Features¶

frontend provides methods to process an audio signal in order to extract useful parameters for speaker verification.

frontend.features.audspec(power_spectrum, fs=16000, nfilts=None, fbtype='bark', minfreq=0, maxfreq=8000, sumpower=True, bwidth=1.0)[source]¶

Parameters

power_spectrum –
fs –
nfilts –
fbtype –
minfreq –
maxfreq –
sumpower –
bwidth –

Returns

frontend.features.bark2hz(z)[source]¶

Converts frequencies Bark to Hertz (Hz)

Parameters: z –
Returns

frontend.features.compute_delta(features, win=3, method='filter', filt=array([0.25, 0.5, 0.25, 0.0, - 0.25, - 0.5, - 0.25]))[source]¶

features is a 2D-ndarray each row of features is a a frame

Parameters

features – the feature frames to compute the delta coefficients
win – parameter that set the length of the computation window.

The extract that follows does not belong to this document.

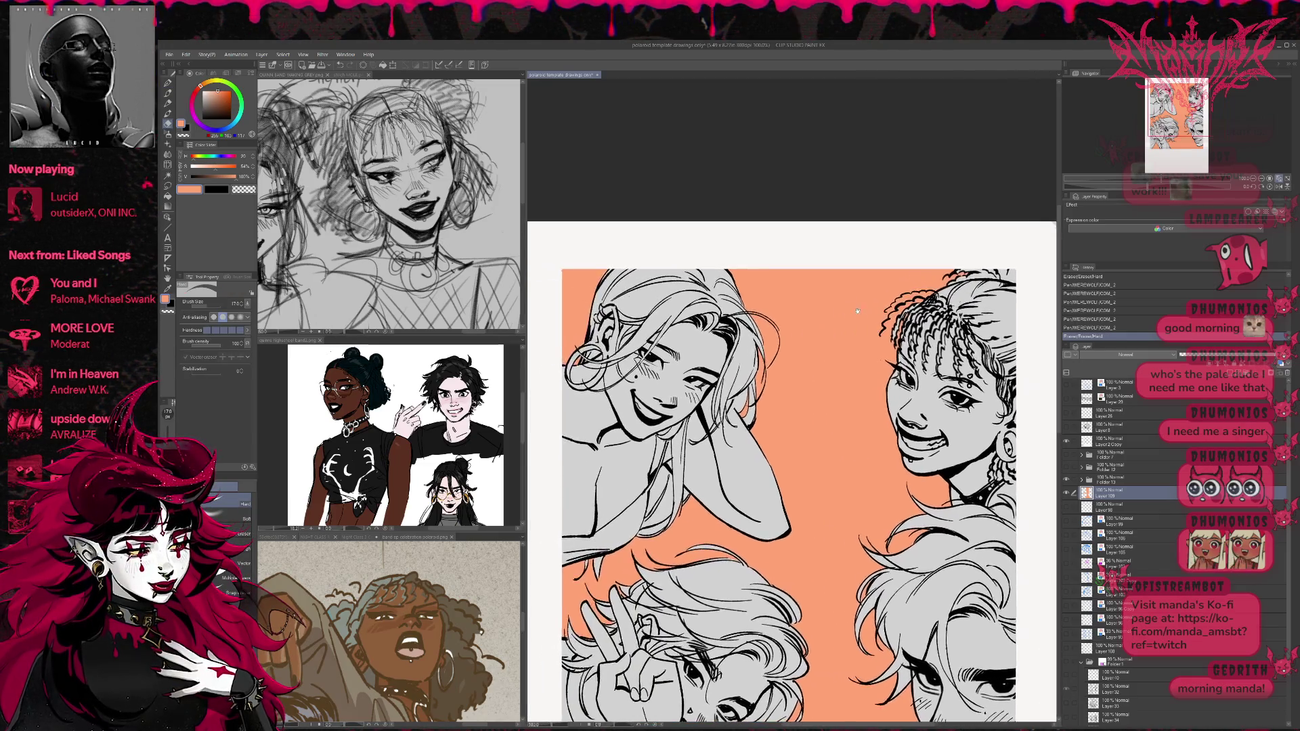
drag(778, 335, 787, 313)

The size of the window is (win x 2) + 1
method – method used to compute the delta coefficients can be diff or filter
filt – definition of the filter to use in “filter” mode, default one is similar to SPRO4: filt=numpy.array([.2, .1, 0, -.1, -.2])

Returns

the delta coefficients computed on the original features.

frontend.features.dct_basis(nbasis, length)[source]¶

Parameters

nbasis – number of CT coefficients to keep
length – length of the matrix to process

Returns

a basis of DCT coefficients

frontend.features.dolpc(x, model_order=8)[source]¶

compute autoregressive model from spectral magnitude samples

Parameters

x –
model_order –

Returns

frontend.features.fft2barkmx(n_fft, fs, nfilts=0, width=1.0, minfreq=0.0, maxfreq=8000)[source]¶

Generate a matrix of weights to combine FFT bins into Bark bins. n_fft defines the source FFT size at sampling rate fs. Optional nfilts specifies the number of output bands required (else one per bark), and width is the constant width of each band in Bark (default 1). While wts has n_fft columns, the second half are all zero. Hence, Bark spectrum is fft2barkmx(n_fft,fs) * abs(fft(xincols, n_fft)); 2004-09-05 dpwe@ee.columbia.edu based on rastamat/audspec.m

Parameters

n_fft – the source FFT size at sampling rate fs
fs – sampling rate
nfilts – number of output bands required
width – constant width of each band in Bark (default 1)
minfreq –
maxfreq –

Returns

a matrix of weights to combine FFT bins into Bark bins

frontend.features.fft2melmx(n_fft, fs=8000, nfilts=0, width=1.0, minfreq=0, maxfreq=4000, htkmel=False, constamp=False)[source]¶

Generate a matrix of weights to combine FFT bins into Mel bins. n_fft defines the source FFT size at sampling rate fs. Optional nfilts specifies the number of output bands required (else one per “mel/width”), and width is the constant width of each band relative to standard Mel (default 1). While wts has n_fft columns, the second half are all zero. Hence, Mel spectrum is fft2melmx(n_fft,fs)*abs(fft(xincols,n_fft)); minfreq is the frequency (in Hz) of the lowest band edge; default is 0, but 133.33 is a common standard (to skip LF). maxfreq is frequency in Hz of upper edge; default fs/2. You can exactly duplicate the mel matrix in Slaney’s mfcc.m as fft2melmx(512, 8000, 40, 1, 133.33, 6855.5, 0); htkmel=1 means use HTK’s version of the mel curve, not Slaney’s. constamp=1 means make integration windows peak at 1, not sum to 1. frqs returns bin center frqs.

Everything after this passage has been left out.